Thursday, April 21, 2011

Lean Coffee: Customer Segments

Today's Lean Coffee was hosted by Mark at BNOTIONS.

Some great points on customer segments:

  • Reference: Geoffrey Moore - Crossing the chasm
  • Get your early adopters to become evangelists, help you cross the gap
    • They give feedback and a slightly different perspective
  • Invest in retention more than acquisition --> referrals
  • Early majority requires training/support/documentation than early adopter
  • Early adopter term applies across many fields -- projects, organizations, etc.
  • Influencer -- Applies to music, cars, etc.
  • Identify people that have an active need, ask them questions
    • When they have a clearly identified problem, and the pain is high enough, they're much more open to new stuff
  • Segment your customers by talking to them and identifying similarities
  • How do you identify evangelists?
    • If they're supporting other users or otherwise being vocal (in a positive way)
  • Stats: Who is the most effective at bringing in users? Often the same people that use it the most
  • When you identify evangelists, give them stuff, help them help you
  • The biggest skeptics can become the biggest evangelists
  • Personal touch helps engagement -- send a note, give a phone call
That's it for today! What were your takeaways from the session?

Tuesday, April 12, 2011

Lean Coffee: Fast and Focused

Adil at My City Lives hosted today's Lean Coffee about being "fast and focused".

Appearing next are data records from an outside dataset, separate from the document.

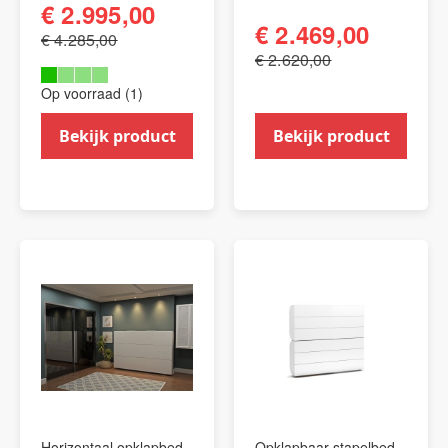
€ 2.995,00
€ 2.469,00
€ 4.285,00
€ 2.620,00
Op voorraad (1)
Bekijk product
Bekijk product
Horizontaal opklapbed
Opklapbaar stapelbed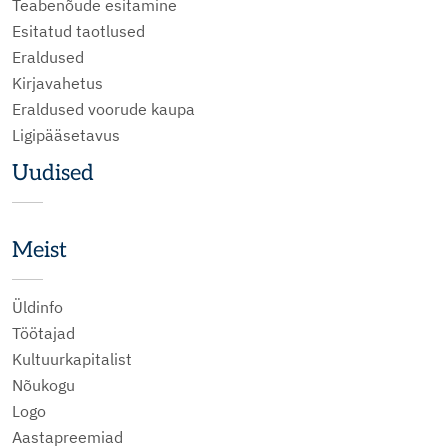
Teabenõude esitamine
Esitatud taotlused
Eraldused
Kirjavahetus
Eraldused voorude kaupa
Ligipääsetavus
Uudised
Meist
Üldinfo
Töötajad
Kultuurkapitalist
Nõukogu
Logo
Aastapreemiad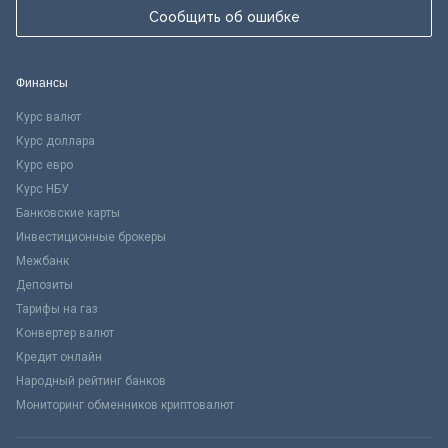
Сообщить об ошибке
Финансы
Курс валют
Курс доллара
Курс евро
Курс НБУ
Банковские карты
Инвестиционные брокеры
Межбанк
Депозиты
Тарифы на газ
Конвертер валют
Кредит онлайн
Народный рейтинг банков
Мониторинг обменников криптовалют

Ironically, the topic drifted a bit, but there was a lot of great insight to be had, including:

  • Common Problem: Doing all parts in parallel - not a nice linear flow
  • There's a tendency to not do true customer development -- instead only validating the parts you've already built
  • Lean makes a startups a science -- takes away some of the romance
    • Question: Is Lean a "true science"? Premise: Fail faster
  • If you find out an idea is not valid, the learning from the failure is a success
    • Big Bang example: For Retrievr -- Spent $5-6K instead of $50-100K
  • Repositioning: Can be creative -- example: instagr.am
  • Figuring out behaviour is the hardest part
    • Example: People don't actually spend time with their photos after they take them
  • Medical software: 6-9 months to fail -- 1 customer validated
  • Everyone wants to be the next Steve Jobs
  • Be careful of being "married to your idea" -- not willing to change
    • Do you want one "at bat" -- where you need a home run -- or a full career?
  • What is the shortest amount of time you need to get actionable data?
  • Lean really helps with you have a "hunch" -- within a few interviews, have a good idea
  • Do you focus on one industry? Good to have a "beachhead"
    • Too broad of an idea dilutes the MVP
    • Focus is key -- don't be afraid to focus on one segment
    • Much more compelling message if you reduce the scope
  • Messaging and positioning needs to be unique
    • Analogy: getting on a busy subway -- make yourself small and squeeze in
Great commentary from everyone today. Looking forward to the next!